Nowadays I always carry s couple of flannels about with me too, and when babies or messy kids need wiping the get wiped with that. It's easy enough to get hot water from a sink somewhere, or even ask for a cup of hot water in a cafe. Or even just have a wee bottle of cold on you. Drives me mad seeing people using half a packet of wet wipes to wipe their kids in cafes. Worse still, I 've seen folk do it in their own houses. When sat at kitchen tables a couple of feet away from sinks. Or in bathrooms next to showers! I just don 't understand why anyone would need to routinely use wet wipes at home. How can you be do foolish and irresponsible to not realise how lucky your are to have access to instant hot water to keep your children clean, and instead chose to waste money and make rubbish! Crazy! If my kids are dirty they get washed, not wiped with chemicals!

oscarwilde Tue 29-Oct-13 14:15:05

Cotton wool and water for DD1. Used Pampers Sensitive to deal with the black poo and her bottom was livid within hours. I felt terrible, she was literally levitating off the changing mat with every change of nappy. She was sensitive to any kind after that until we discovered Water Wipes.
DD2 was WW from birth with no reaction though I did use cotton wool and water in the hospital.
Ikea do light flannels which are great for general hand and face wiping and I agree with hoochy, it's mad to use disposables at home for those purposes. Generally though I wouldn't bother with reusable wipes for the bottom area as it would take far too long to put together enough for a boil wash. With reusable nappies too, yes but otherwise it would just take too long.

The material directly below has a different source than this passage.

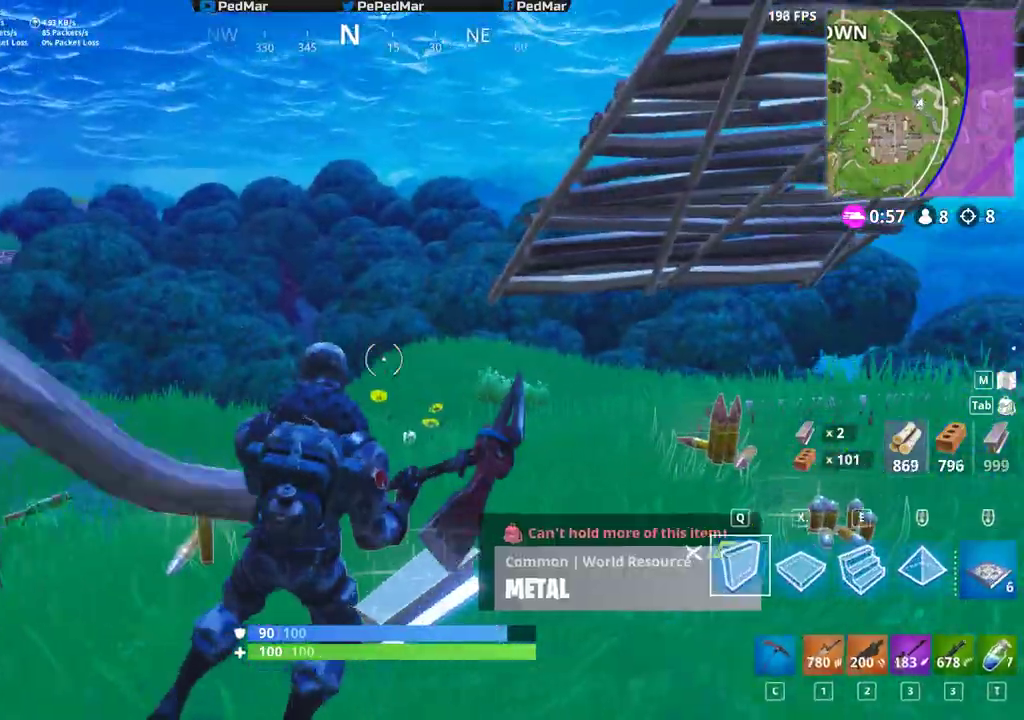
{"keys": ["a", "shift"], "mouse": [], "events": [[50, "q", "up"], [67, "d", "up"], [183, "mouse_left", "down"], [200, "a", "down"], [300, "mouse_left", "up"], [400, "c", "down"], [483, "c", "up"]]}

hooochycoo Tue 29-Oct-13 14:53:04

You don't need to boil wash them, just wash at 60 and any germs will be killed. Just stick them in with the rest of the baby's clothes and bedding, they've probably got any germs in them that wipes would have. It's just poo you know, it 's not nuclear waste, it washes out.

anderel Tue 29-Oct-13 15:02:33

We used cotton wool and water/huggies wipes for the 3 days we wete in hospital. Once home used our washable wipes. Waaaay better for cleaning a pooey bum than smeary wetwipes!